What you write must be the listing below in full, word for word, minus its pictures.

*Material provided*:
────────────────────

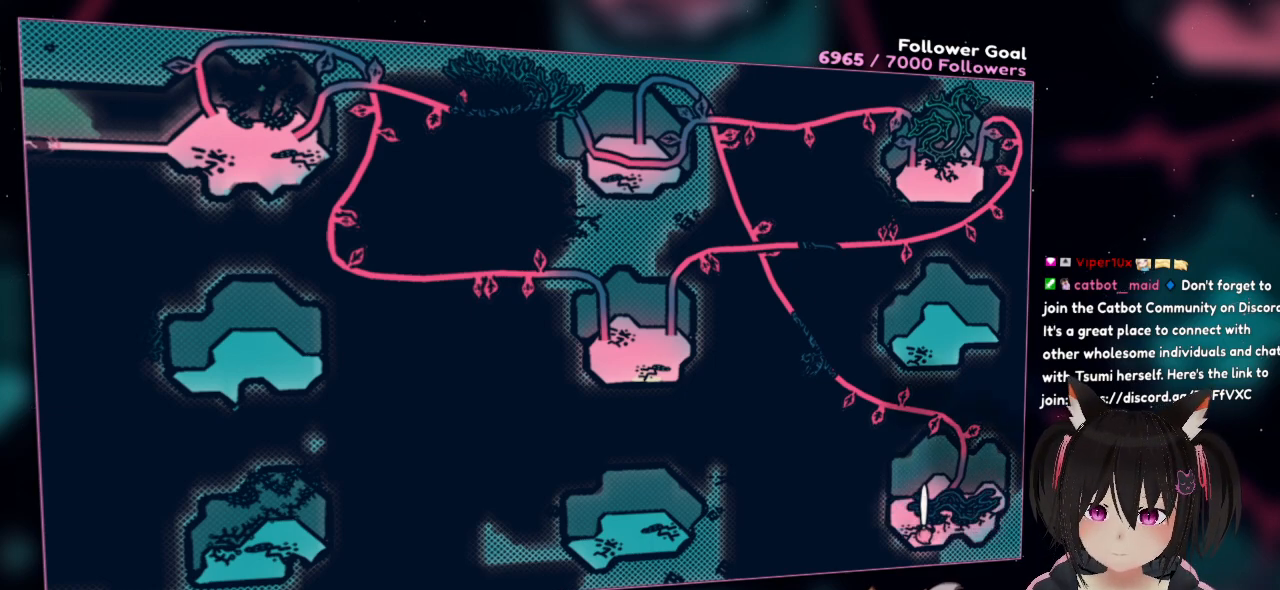
{"buttons": ["R2"], "left_stick": "center", "right_stick": "center", "events": []}
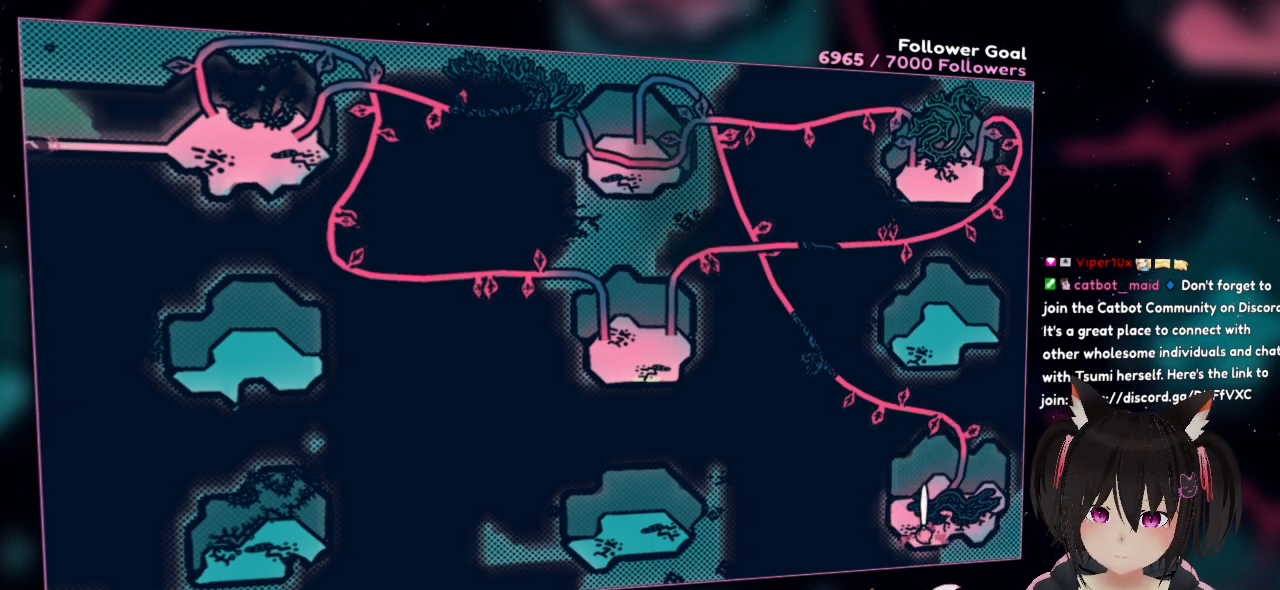
{"buttons": ["R2"], "left_stick": "center", "right_stick": "center", "events": []}
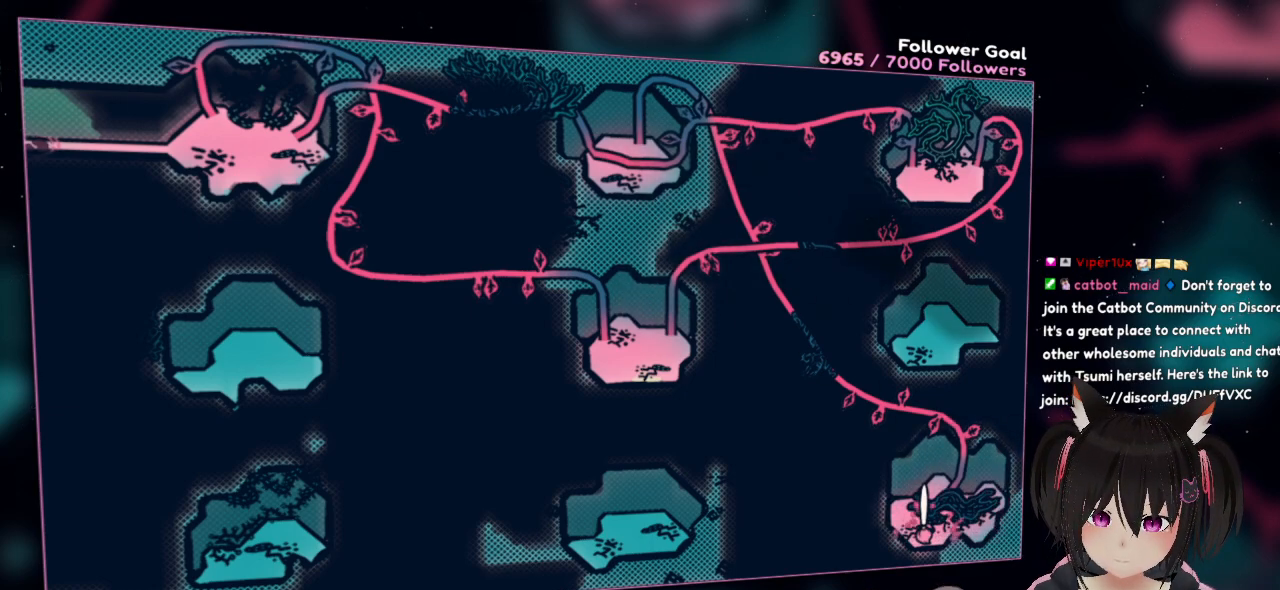
{"buttons": ["R2"], "left_stick": "center", "right_stick": "center", "events": []}
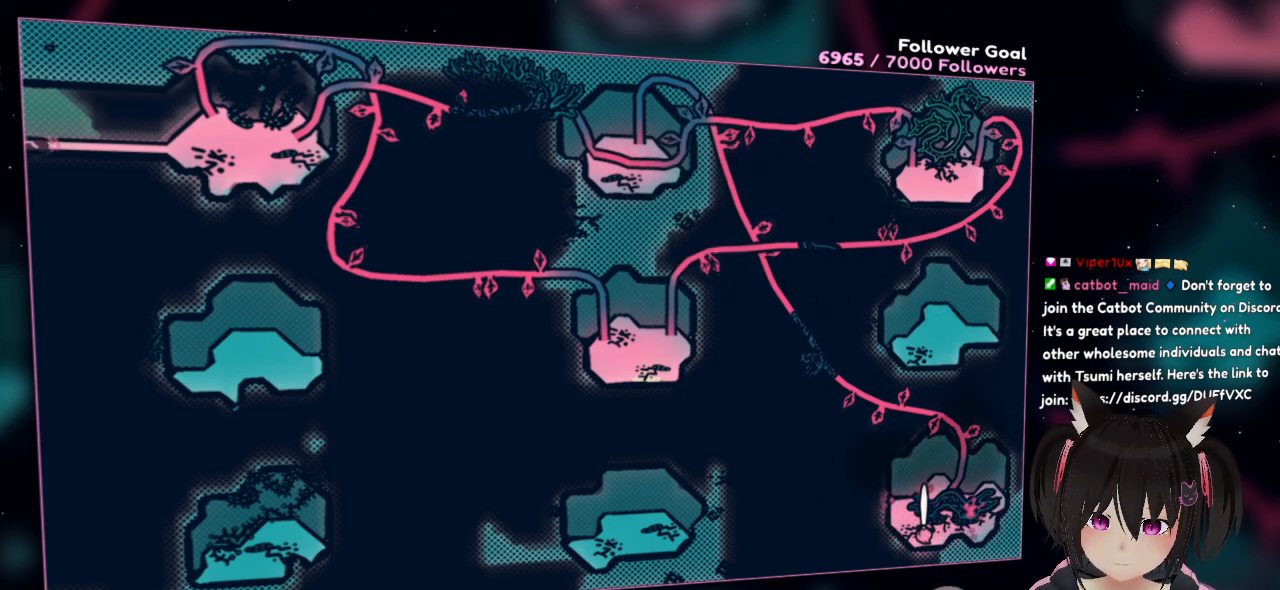
{"buttons": ["R2"], "left_stick": "center", "right_stick": "center", "events": []}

────────────────────

*Task solution*:
{"buttons": ["R2"], "left_stick": "center", "right_stick": "center", "events": []}
{"buttons": ["R2"], "left_stick": "center", "right_stick": "center", "events": []}
{"buttons": ["R2"], "left_stick": "center", "right_stick": "center", "events": []}
{"buttons": ["R2"], "left_stick": "center", "right_stick": "center", "events": []}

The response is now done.